To counter this, the Migratory Soaring Birds project has released its “Guidance to minimize poisoning of migratory soaring birds in the Rift Valley/Red Sea Flyway”.
Agriculture is an important sector in the Rift Valley / Red Sea region, contributing significantly to the Gross Domestic Product (GDP) and employment of several countries and generating considerable income to the rural population. For instance, Ethiopia and Sudan’s economy are based on agriculture, accounting for 41% and 40% of GDP, and 85% and 45% total employment, respectively. However, such an important industry needs to be practiced sustainably in order to benefit people, and birds, in the long term. The ecological services provided by soaring birds as part of sustainable agriculture practices are jeopardised by the excessive usage of pesticides – harmful and toxic to humans and wildlife.
Unfortunately, unsustainable agricultural expansion and intensification exerts considerable pressure on biodiversity. Poisoning from agro-chemicals is one of the most prominent threats associated to agriculture, being a significant yet avoidable cause of mortality for birds and more specifically migratory soaring birds. This issue was highlighted at the Conference of Parties to the Convention on Migratory Species held at Bergen, Norway, November 2011, and a conference resolution was adopted on “Minimising the Risk of Poisoning to Migratory Birds” (Resolution 10.26).
The newly developed guidance is divided into two useful components. The first assesses the effects of chemicals used for the protection of crops from insect, rodent pests, and quelea and for the protection of livestock from predators, as well as the treatment of livestock with veterinary pharmaceuticals. The second includes recommendations that involve communities, industry, non-governmental organisations, and governments to limit agro-chemical-based impacts on migratory soaring birds.

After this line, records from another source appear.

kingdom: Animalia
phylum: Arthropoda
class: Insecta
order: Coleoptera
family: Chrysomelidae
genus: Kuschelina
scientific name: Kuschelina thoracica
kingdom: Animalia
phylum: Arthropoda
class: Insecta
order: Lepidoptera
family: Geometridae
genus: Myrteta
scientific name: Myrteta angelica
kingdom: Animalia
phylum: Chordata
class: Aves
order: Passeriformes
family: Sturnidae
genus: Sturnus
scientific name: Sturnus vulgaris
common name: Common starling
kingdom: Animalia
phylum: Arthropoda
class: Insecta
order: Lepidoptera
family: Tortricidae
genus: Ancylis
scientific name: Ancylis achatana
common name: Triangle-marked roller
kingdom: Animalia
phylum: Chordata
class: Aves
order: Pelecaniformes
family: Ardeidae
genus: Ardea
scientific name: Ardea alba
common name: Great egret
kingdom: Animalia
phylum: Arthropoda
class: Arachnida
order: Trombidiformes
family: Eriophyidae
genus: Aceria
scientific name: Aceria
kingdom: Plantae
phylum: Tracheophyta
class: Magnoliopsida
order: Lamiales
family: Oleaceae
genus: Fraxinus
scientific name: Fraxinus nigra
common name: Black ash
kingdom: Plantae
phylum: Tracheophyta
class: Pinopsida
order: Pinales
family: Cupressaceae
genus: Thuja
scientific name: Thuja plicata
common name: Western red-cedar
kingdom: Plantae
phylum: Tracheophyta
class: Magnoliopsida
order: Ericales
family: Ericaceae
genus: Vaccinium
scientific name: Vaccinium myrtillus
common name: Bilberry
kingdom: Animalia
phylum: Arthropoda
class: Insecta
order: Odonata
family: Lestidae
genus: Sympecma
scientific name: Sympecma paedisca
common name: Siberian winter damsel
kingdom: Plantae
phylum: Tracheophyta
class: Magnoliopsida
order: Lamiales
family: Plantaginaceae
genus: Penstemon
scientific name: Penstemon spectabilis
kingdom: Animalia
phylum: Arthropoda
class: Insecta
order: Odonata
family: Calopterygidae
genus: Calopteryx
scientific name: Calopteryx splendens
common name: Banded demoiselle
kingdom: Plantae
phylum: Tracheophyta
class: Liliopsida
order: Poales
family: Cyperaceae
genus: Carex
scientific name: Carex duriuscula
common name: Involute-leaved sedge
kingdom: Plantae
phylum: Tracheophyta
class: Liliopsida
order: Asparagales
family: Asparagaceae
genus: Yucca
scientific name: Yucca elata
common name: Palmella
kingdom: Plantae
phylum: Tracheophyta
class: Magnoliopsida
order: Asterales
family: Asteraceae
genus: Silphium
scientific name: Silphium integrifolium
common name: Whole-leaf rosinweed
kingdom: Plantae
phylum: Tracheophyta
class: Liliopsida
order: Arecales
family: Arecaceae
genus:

The drafting of this guidance received input from relevant experts and stakeholders following a regional workshop on “Agro-chemical Poisoning and Conservation of Migratory Soaring Birds along the Rift Valley/Red Sea Flyway”. Held in April 2014 in the Federal Democratic Republic of Ethiopia, the insightful event was organized by both BirdLife International and IUCN drawing participation from Africa and the Middle East.